Biology Department, San Diego State University, San Diego, California, United States of America.
PLoS Comput Biol. 2009 Dec;5(12):e1000593. doi: 10.1371/journal.pcbi.1000593. Epub 2009 Dec 11.
Metagenomic studies characterize both the composition and diversity of uncultured viral and microbial communities. BLAST-based comparisons have typically been used for such analyses; however, sampling biases, high percentages of unknown sequences, and the use of arbitrary thresholds to find significant similarities can decrease the accuracy and validity of estimates. Here, we present Genome relative Abundance and Average Size (GAAS), a complete software package that provides improved estimates of community composition and average genome length for metagenomes in both textual and graphical formats. GAAS implements a novel methodology to control for sampling bias via length normalization, to adjust for multiple BLAST similarities by similarity weighting, and to select significant similarities using relative alignment lengths. In benchmark tests, the GAAS method was robust to both high percentages of unknown sequences and to variations in metagenomic sequence read lengths. Re-analysis of the Sargasso Sea virome using GAAS indicated that standard methodologies for metagenomic analysis may dramatically underestimate the abundance and importance of organisms with small genomes in environmental systems. Using GAAS, we conducted a meta-analysis of microbial and viral average genome lengths in over 150 metagenomes from four biomes to determine whether genome lengths vary consistently between and within biomes, and between microbial and viral communities from the same environment. Significant differences between biomes and within aquatic sub-biomes (oceans, hypersaline systems, freshwater, and microbialites) suggested that average genome length is a fundamental property of environments driven by factors at the sub-biome level. The behavior of paired viral and microbial metagenomes from the same environment indicated that microbial and viral average genome sizes are independent of each other, but indicative of community responses to stressors and environmental conditions.

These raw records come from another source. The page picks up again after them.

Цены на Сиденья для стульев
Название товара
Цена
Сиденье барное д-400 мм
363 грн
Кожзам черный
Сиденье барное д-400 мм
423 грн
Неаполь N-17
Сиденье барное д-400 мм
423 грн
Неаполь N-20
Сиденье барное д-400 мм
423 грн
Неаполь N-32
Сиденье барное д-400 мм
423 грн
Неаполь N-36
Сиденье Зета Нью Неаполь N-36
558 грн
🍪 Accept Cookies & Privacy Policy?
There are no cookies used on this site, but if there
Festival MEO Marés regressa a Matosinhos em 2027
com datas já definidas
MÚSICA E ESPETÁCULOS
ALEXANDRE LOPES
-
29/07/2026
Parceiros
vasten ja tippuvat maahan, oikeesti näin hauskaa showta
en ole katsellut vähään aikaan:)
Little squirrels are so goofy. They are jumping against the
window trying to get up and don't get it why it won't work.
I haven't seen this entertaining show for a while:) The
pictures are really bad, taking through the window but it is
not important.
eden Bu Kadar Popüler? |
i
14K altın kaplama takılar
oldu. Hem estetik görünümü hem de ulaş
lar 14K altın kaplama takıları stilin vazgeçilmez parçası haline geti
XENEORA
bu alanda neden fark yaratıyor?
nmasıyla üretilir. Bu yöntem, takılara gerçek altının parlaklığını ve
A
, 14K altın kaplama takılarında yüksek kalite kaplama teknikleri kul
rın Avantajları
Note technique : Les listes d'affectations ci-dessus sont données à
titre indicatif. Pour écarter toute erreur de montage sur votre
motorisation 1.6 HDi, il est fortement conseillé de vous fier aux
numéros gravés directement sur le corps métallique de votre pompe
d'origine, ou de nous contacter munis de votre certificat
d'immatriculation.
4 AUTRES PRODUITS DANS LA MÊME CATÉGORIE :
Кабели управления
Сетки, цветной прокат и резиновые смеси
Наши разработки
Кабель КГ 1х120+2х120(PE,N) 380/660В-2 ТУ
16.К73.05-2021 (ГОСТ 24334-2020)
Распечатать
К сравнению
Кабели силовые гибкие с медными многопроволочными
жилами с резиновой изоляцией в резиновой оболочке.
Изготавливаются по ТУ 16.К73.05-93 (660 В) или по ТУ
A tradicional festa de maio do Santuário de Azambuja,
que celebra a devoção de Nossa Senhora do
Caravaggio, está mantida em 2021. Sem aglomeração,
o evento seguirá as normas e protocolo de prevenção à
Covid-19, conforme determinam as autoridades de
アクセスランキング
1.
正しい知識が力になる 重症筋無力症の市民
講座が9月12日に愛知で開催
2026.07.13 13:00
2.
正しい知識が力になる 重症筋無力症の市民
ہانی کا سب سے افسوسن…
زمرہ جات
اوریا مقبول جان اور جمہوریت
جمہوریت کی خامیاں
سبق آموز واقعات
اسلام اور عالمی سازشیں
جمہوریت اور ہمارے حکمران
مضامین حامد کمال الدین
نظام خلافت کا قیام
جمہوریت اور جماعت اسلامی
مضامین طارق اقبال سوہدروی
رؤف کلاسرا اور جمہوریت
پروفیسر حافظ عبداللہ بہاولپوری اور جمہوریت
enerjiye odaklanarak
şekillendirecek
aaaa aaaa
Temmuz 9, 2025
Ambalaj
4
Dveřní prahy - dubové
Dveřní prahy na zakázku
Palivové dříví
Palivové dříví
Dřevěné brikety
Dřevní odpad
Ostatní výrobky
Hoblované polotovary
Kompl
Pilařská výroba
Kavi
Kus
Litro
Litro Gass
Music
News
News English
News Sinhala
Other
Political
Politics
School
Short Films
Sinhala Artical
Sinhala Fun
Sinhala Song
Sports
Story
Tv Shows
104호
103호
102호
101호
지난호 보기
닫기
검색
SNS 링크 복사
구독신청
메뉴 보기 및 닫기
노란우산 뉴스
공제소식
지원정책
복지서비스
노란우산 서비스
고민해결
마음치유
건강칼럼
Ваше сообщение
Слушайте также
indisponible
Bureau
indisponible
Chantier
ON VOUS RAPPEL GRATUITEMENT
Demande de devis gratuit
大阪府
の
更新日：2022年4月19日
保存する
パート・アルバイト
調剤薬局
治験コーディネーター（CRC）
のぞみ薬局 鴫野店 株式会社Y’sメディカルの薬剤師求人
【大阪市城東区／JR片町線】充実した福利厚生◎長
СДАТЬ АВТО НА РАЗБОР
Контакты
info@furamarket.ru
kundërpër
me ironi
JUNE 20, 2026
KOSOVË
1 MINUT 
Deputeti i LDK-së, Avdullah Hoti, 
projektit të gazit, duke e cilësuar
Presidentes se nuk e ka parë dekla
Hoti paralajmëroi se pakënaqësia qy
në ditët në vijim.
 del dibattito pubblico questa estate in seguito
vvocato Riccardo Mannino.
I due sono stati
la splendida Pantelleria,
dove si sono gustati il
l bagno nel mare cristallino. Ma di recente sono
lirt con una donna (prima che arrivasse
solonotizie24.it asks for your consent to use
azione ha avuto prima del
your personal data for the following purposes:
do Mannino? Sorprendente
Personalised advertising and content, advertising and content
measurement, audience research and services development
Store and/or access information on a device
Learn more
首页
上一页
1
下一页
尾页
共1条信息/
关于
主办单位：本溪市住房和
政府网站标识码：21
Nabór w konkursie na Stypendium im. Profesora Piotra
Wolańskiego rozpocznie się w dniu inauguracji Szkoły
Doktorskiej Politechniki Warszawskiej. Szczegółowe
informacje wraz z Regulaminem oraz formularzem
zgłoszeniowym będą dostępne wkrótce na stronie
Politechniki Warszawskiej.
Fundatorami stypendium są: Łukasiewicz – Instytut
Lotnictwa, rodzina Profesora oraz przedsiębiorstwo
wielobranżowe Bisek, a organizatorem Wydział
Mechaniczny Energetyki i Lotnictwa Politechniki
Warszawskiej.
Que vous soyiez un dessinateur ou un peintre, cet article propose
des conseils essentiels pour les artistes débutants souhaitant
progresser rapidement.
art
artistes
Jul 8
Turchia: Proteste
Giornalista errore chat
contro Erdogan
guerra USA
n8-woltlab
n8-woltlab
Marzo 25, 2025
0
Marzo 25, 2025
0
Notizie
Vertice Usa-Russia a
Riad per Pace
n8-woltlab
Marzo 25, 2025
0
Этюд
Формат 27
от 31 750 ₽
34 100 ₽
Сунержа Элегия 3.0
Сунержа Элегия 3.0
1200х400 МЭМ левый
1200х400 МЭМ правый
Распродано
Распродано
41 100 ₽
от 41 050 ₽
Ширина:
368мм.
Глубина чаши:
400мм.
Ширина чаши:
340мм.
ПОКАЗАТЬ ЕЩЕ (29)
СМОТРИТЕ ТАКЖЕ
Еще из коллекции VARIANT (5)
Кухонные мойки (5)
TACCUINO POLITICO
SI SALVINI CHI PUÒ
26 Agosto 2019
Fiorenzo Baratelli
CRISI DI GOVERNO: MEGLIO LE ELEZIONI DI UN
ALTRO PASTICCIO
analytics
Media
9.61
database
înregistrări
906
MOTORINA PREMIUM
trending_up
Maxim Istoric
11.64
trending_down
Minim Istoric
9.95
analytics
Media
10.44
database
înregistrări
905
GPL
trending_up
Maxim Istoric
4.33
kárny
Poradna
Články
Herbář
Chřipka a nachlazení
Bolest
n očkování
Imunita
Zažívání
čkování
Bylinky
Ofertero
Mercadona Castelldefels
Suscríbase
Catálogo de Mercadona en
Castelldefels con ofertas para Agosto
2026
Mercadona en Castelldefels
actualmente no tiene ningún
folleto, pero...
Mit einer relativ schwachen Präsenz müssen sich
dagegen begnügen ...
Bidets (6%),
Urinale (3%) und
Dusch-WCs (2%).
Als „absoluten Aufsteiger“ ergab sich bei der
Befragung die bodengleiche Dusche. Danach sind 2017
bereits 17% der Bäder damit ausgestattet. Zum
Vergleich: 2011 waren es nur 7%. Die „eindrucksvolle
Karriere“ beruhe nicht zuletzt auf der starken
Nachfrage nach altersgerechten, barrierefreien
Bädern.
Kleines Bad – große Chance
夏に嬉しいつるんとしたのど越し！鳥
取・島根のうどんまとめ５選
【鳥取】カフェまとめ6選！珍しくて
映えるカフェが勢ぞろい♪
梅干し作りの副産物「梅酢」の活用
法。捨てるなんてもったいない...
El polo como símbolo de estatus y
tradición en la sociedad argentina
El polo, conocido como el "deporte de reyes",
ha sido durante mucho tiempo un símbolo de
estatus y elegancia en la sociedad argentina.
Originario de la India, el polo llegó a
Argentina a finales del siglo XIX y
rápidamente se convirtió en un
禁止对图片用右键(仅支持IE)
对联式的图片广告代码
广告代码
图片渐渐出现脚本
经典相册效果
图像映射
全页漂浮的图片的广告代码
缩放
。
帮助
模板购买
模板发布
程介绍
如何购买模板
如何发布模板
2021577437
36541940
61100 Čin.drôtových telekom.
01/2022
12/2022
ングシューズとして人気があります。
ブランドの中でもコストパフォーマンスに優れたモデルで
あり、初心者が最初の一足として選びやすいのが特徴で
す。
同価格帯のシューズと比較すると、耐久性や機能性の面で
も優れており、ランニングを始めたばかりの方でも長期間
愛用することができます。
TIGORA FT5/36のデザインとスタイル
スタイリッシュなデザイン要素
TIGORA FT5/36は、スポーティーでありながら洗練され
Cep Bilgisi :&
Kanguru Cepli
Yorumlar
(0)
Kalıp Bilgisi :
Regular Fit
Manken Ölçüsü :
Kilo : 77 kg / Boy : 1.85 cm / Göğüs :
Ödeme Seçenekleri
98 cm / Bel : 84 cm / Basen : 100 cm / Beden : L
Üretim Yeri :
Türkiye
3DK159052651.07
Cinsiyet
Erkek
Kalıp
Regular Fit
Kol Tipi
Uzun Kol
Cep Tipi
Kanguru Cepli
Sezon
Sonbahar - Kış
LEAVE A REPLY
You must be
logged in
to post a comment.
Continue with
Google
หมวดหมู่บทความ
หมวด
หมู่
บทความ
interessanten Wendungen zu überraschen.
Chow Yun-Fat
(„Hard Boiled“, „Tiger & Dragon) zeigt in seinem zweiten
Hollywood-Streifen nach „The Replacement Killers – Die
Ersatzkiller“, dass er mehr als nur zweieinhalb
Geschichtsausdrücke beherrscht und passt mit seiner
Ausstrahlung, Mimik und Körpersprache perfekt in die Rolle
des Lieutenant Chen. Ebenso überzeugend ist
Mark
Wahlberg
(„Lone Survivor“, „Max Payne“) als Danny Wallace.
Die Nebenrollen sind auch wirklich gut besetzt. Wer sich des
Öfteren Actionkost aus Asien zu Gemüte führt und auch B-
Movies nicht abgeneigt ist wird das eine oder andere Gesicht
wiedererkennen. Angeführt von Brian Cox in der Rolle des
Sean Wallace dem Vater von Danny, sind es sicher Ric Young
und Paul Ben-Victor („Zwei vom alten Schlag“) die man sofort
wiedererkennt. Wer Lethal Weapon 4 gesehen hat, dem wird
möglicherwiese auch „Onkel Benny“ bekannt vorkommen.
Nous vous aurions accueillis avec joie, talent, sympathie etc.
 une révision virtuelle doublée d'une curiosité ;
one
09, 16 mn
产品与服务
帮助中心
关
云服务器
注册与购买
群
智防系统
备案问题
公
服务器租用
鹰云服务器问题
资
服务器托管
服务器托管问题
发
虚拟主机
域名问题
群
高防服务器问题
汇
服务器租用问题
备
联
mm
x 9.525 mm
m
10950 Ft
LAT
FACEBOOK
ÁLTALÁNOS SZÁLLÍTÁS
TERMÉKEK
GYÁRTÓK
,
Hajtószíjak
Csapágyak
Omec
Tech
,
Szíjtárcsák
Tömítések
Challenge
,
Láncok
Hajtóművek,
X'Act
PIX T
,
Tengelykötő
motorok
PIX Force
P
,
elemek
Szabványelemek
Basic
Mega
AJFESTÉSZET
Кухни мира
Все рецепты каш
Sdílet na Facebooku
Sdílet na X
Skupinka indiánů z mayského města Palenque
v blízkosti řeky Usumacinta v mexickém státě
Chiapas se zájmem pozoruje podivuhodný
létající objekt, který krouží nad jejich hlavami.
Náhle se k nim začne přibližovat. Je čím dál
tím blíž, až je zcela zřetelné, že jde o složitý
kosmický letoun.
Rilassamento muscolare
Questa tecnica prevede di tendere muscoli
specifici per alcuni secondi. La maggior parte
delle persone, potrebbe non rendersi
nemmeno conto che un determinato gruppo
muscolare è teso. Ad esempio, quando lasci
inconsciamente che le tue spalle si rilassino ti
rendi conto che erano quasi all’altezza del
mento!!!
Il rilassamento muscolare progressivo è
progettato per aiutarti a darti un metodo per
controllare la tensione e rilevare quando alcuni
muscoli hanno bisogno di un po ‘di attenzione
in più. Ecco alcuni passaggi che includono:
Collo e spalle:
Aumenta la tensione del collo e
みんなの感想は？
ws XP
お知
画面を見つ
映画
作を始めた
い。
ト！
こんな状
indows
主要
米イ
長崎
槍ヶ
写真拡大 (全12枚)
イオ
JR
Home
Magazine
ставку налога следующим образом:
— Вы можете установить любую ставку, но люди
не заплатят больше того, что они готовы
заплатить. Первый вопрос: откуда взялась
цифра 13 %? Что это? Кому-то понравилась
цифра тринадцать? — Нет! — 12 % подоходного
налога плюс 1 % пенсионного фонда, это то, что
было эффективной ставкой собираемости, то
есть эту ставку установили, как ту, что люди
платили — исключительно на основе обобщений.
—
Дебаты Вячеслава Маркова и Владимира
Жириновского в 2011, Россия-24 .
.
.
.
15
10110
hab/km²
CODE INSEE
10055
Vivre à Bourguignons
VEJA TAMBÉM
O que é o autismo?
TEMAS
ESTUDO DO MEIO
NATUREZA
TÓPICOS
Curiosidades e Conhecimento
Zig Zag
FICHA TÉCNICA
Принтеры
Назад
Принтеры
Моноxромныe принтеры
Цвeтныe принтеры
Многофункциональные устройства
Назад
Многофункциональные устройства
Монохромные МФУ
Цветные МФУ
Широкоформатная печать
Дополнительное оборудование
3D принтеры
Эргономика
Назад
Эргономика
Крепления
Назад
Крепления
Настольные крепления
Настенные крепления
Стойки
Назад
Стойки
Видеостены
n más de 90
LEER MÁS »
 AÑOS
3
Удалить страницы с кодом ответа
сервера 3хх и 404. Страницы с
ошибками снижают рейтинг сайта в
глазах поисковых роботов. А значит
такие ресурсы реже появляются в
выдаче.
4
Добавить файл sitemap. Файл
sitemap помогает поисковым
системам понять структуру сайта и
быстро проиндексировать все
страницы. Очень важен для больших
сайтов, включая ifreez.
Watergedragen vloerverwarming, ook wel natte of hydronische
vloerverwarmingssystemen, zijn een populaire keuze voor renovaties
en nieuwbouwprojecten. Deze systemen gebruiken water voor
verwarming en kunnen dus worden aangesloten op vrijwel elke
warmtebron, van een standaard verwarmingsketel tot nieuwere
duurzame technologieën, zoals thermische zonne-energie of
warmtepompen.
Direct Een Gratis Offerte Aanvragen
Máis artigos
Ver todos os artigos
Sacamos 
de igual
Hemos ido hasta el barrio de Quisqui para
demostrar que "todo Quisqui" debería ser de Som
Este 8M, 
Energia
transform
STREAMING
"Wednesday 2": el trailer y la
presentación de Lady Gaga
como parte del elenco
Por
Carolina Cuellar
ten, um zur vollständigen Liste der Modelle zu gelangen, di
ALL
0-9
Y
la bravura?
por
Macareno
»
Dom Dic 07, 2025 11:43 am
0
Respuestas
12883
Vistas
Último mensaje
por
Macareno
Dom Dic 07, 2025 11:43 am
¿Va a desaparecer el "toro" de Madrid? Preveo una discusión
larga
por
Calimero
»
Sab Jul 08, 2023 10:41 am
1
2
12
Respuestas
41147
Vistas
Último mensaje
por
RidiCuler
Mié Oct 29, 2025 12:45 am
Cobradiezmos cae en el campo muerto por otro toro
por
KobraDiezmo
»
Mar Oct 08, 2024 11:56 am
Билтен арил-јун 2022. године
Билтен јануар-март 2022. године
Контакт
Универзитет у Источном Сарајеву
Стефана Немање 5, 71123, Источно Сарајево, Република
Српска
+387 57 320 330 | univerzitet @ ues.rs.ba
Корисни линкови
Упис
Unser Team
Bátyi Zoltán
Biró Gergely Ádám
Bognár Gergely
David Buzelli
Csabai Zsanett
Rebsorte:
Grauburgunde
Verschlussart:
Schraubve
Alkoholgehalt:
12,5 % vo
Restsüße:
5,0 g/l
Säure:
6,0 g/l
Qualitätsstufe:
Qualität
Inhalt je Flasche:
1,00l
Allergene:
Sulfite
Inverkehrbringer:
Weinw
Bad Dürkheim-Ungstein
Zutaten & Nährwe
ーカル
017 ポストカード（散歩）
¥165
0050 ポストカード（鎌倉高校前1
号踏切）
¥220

宏基因组研究描述了未培养病毒和微生物群落的组成和多样性。基于 BLAST 的比较通常用于此类分析;然而,采样偏差、高比例的未知序列以及使用任意阈值来寻找显著相似性会降低估计的准确性和有效性。在这里,我们提出了基因组相对丰度和平均大小(GAAS),这是一个完整的软件包,以文本和图形格式为宏基因组提供了改进的群落组成和平均基因组长度的估计。GAAS 实施了一种新颖的方法,通过长度归一化控制采样偏差,通过相似性加权调整多个 BLAST 相似性,并通过相对对齐长度选择显著相似性。在基准测试中,GAAS 方法对高比例的未知序列和宏基因组序列读取长度的变化都具有鲁棒性。使用 GAAS 重新分析马尾藻海病毒组表明,用于宏基因组分析的标准方法可能会大大低估环境系统中小基因组生物的丰度和重要性。使用 GAAS,我们对来自四个生物群落的 150 多个宏基因组中的微生物和病毒平均基因组长度进行了荟萃分析,以确定基因组长度是否在生物群落之间和内部以及同一环境中的微生物和病毒群落之间是否一致变化。生物群落之间和水生亚生物群落(海洋、高盐系统、淡水和微生物岩)内部的显著差异表明,平均基因组长度是由亚生物群落水平的因素驱动的环境的基本属性。来自同一环境的配对病毒和微生物宏基因组的行为表明,微生物和病毒的平均基因组大小彼此独立,但表明社区对胁迫和环境条件的反应。